Bugger that. The beef was hot, and I was drooling.

My friend rose up like a spider had bitten her on the bum to serve me the Beef Of All Beefs. She put five perfect cubes on a plate for me. Everything went quiet. Everyone held their breath to watch me taste it.

You know on TV commercials when a girl has a piece of chocolate and looks satisfied in a rather personal way? It was like that. But better.

I closed my eyes to chew, to taste it … and it was gone. The meat had melted like butter. I had another piece. It was rich, buttery, perfectly caramelised and soft. There was a thin teriyaki-like sauce on it. Or was there? There was a deep umami flavour at the end of the bite but a sweetness at the beginning.

I needed more.

I don’t think my friend’s daughter learned much English that night other than “Ooooohh. Wow.”

On the train home my boyfriend suddenly burst out laughing. I asked him what was funny. Basically, through tears of mirth he told me that I had eaten about $2,000 worth of beef. I’d somehow entered into a beef trance and my friend, being a good hostess, just kept filling my plate. As I sat there with my eyes closed, concentrating on flavour, he said my friend kept happily filling my plate with beef while her husband looked panicked. My boyfriend was laughing at how happy my friend looked and how wildly anxious her husband was. He reckoned she looked triumphant; as though feeding me the most expensive beef in the world was a good way to annoy her husband.

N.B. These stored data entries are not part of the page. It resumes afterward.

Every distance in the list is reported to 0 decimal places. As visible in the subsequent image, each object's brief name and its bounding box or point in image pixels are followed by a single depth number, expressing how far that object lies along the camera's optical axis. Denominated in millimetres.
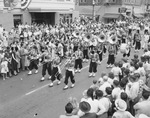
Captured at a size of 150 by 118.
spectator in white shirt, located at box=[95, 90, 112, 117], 4809
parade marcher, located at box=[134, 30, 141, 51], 15027
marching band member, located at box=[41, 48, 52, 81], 9672
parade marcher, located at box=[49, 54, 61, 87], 9055
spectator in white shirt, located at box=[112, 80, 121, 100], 5180
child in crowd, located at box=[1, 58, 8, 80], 10086
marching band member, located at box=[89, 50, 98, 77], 10102
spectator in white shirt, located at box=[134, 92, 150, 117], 4484
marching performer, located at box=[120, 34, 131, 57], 12382
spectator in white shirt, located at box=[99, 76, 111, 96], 5770
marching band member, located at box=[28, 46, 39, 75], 10854
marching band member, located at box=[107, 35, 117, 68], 11594
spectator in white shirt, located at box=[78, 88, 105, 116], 4481
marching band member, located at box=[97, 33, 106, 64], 12021
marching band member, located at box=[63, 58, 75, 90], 8719
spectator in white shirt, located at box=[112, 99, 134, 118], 4152
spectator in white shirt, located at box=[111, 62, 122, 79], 7491
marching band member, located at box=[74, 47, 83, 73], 10797
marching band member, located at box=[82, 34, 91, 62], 12727
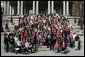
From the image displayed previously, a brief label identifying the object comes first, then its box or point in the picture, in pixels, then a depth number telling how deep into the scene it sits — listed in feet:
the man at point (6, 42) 35.38
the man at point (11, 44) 35.28
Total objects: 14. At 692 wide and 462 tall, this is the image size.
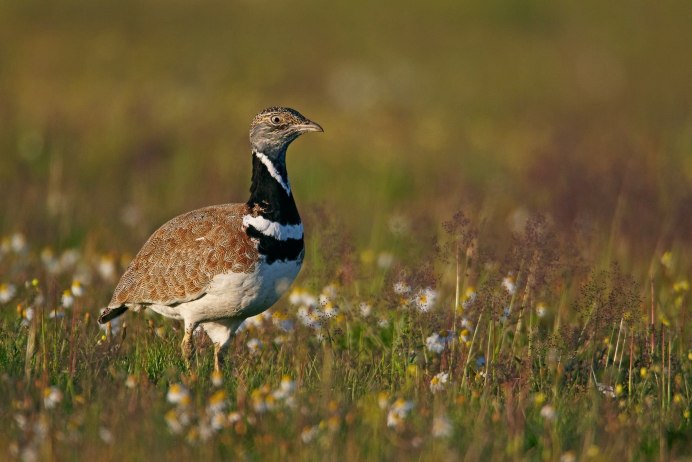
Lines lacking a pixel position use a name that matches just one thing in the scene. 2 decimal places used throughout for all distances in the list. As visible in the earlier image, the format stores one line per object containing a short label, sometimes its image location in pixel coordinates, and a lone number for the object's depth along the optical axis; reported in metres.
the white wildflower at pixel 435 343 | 12.77
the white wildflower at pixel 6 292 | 14.66
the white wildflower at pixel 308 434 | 9.54
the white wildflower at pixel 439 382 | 11.50
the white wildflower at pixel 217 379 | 10.32
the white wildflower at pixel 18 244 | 17.09
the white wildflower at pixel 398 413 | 9.82
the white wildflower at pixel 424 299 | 12.72
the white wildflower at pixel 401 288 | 12.73
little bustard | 12.94
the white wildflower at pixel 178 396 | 9.66
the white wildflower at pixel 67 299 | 14.06
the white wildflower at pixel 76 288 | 14.29
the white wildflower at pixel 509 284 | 13.34
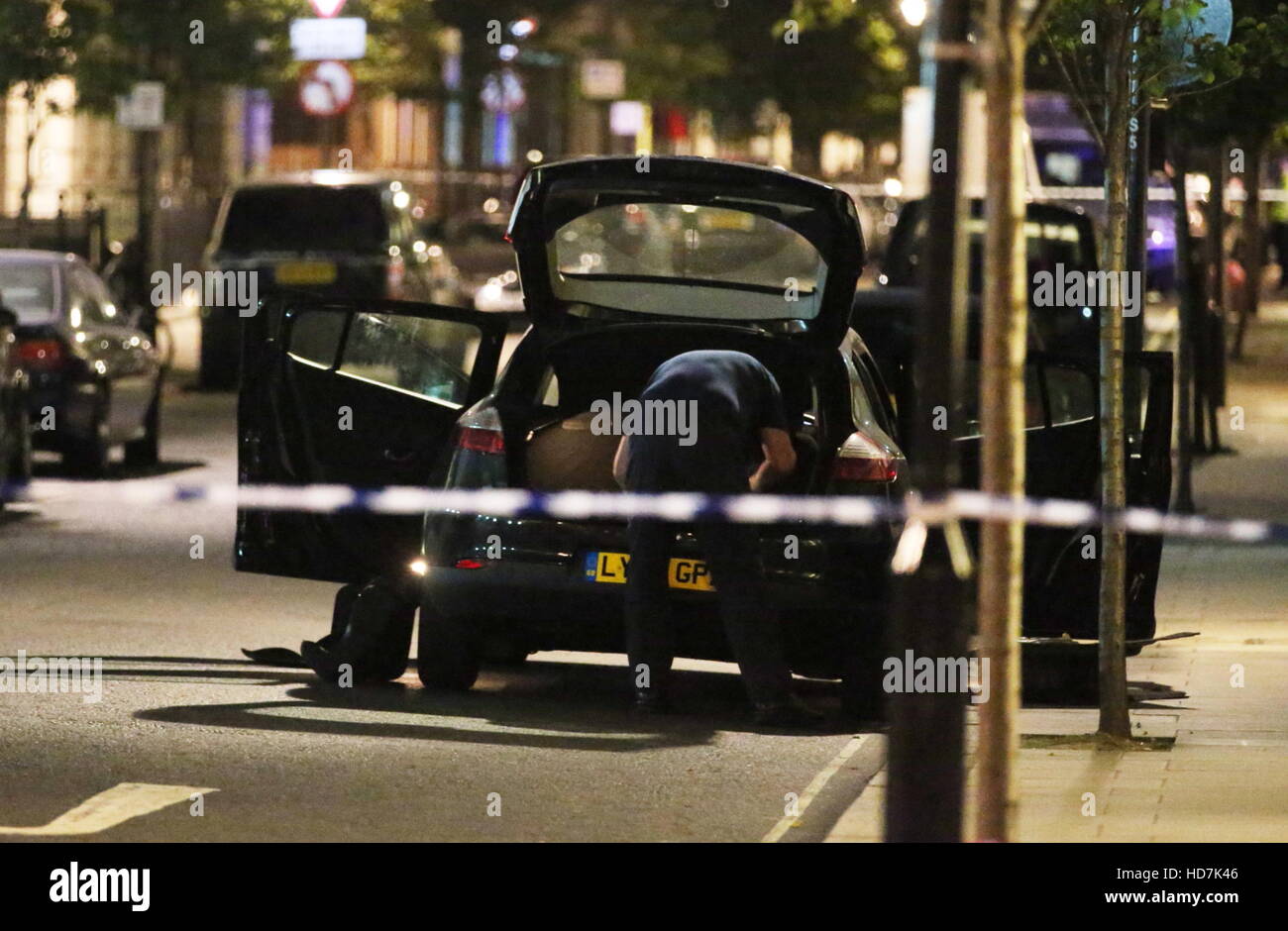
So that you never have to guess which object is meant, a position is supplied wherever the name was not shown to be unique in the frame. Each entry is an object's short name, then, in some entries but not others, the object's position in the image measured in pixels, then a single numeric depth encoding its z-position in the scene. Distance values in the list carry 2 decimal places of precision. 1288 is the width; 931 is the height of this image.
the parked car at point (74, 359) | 16.97
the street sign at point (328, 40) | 31.59
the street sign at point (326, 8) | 32.25
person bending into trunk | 9.33
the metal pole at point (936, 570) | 5.37
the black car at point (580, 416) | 9.61
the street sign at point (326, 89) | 29.20
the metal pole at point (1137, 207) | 11.36
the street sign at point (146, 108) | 27.00
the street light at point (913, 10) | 27.03
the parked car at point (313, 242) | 25.25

I will never eat A5 olive wagyu again. I don’t even know if they make it anymore. I probably won’t eat beef again. Turns out this was the highest-grade marbled wagyu from a tiny Japanese island where they press olive skins into the feed. While I was in my beef trance, my friend told my boyfriend that she ordered it 6 months beforehand in the hope that I might come over for dinner one night.

I felt awful about it, so I gave her husband a golden golf club with an opal inlay as a thank you/sorry/notsorry/shame gift. I still think I got the better end of the deal.